Depthwise convolution for gradient filters

I am trying to make a Sobel-type filter by adapting the follwoing Tensorflow code into Pytorch.

def get_gradient_filters():
    np_grad_x = np.asarray([[-3,0,3], [-10,0,10], [-3,0,3]], dtype=np.float32).reshape((3, 3, 1, 1))
    np_grad_x /= np.sum(np.abs(np_grad_x), keepdims=True)
    tf_grad = tf.constant((np.concatenate([np_grad_x, np_grad_x.transpose((1, 0, 2, 3))], axis=-1)))
    return tf_grad

tf_grad_filter = get_gradient_filters()
tf_grad_filter = tf.tile(tf_grad_filter, (1, 1, 3, 1))

tf_f_grad = tf.nn.depthwise_conv2d(tf_f, tf_grad_filter, [1, 1, 1, 1], "SAME")/(1./32)

Here is my attempt which does not give the same result.

def gradient_filter(C):
    np_grad_x = np.asarray([[-3, 0, 3], [-10, 0, 10], [-3, 0, 3]], dtype=np.float32).reshape((3, 3, 1, 1))
    np_grad_x /= np.sum(np.abs(np_grad_x), keepdims=True)
    np_grad = np.concatenate([np_grad_x, np_grad_x.transpose((1, 0, 2, 3))], axis=-1)
    np_grad = np.tile(np_grad, (1, 1, C, 1))
    torch_grad = torch.Tensor(np_grad).reshape(1, 3, 3, 2 * C).permute(3, 0, 1, 2)
    filter = torch.nn.Conv2d(in_channels=C, out_channels=2 * C, kernel_size=(3, 3), padding=(1, 1), padding_mode='zeros',
                       groups=C, bias=False) = torch_grad
    return filter

filter = gradient_filter(3)
def img_gradient(torch_f, filter):
    M, N, _ = torch_f.shape
    return filter(torch_f.unsqueeze(dim=0).permute(0, 3, 1, 2)) /(1./max(M,N))


I also tried some minor variations (first permute then reshape) but it is still not the same. Any ideas?

How large is the max. absolute difference? If it’s in the range of approx. 1e-6 you might be running into the floating point precision for float32.

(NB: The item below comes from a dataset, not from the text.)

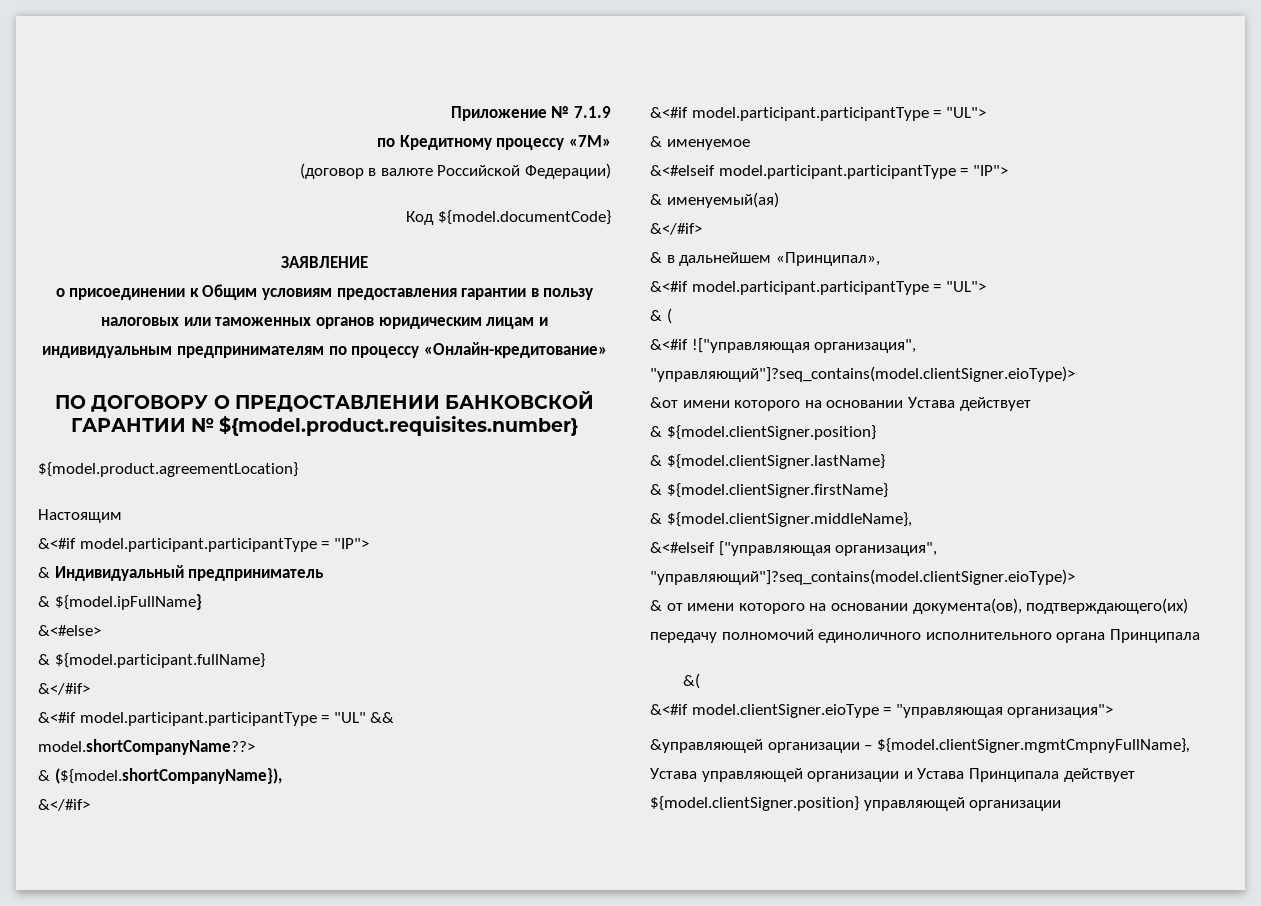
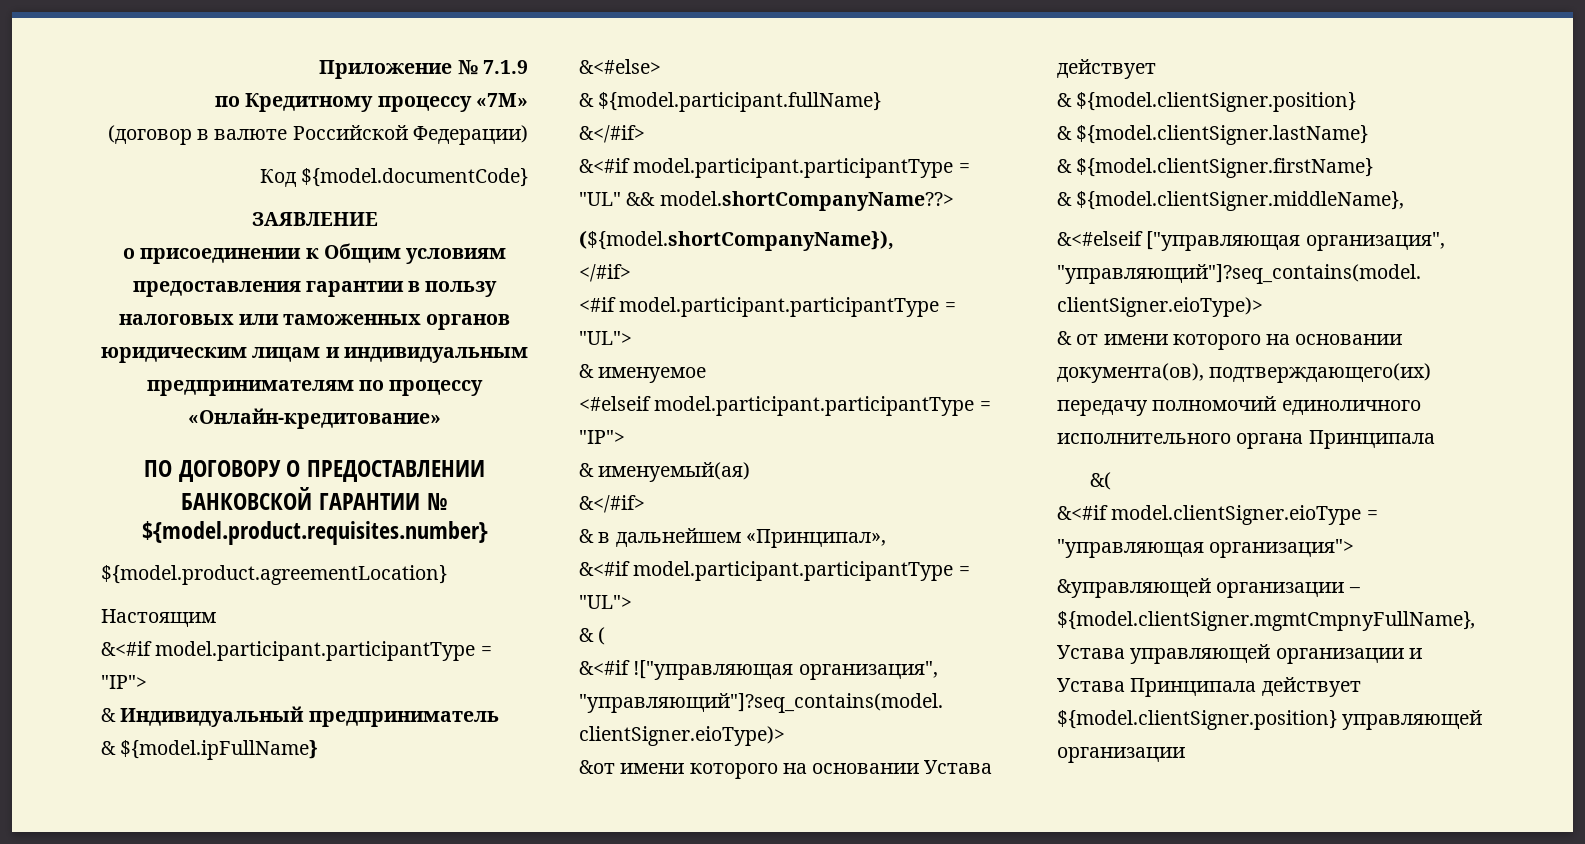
[38,770,50,781] & -> (954, 201) none
[38,799,90,811] [650,107,688,118] &</#if> // &<#if -> [579,264,631,282] [579,297,616,312] </#if> // <#if
[650,165,715,176] &<#elseif -> [579,396,651,411] <#elseif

The differences are not that small (some values in outputs are even of size 1e2) but for some examples of images it did seem as if every term of one output is corresponding the term in other output with some precision error. What do you recommend in that case?

Edit: I tried with float64 and the difference is indeed now at most 1e-5. Is it possible to even decrease this?

Did you see a difference of 1e2 for some output values and others were much smaller?
If so, this sounds like an overflow issue, which I wouldn’t expect to happen in float32.

I can not reproduce the example with difference 1e2 right now and I think it was caused by something else at that moment. It seems that my code might be correct after all and that difference is due to floating point precision.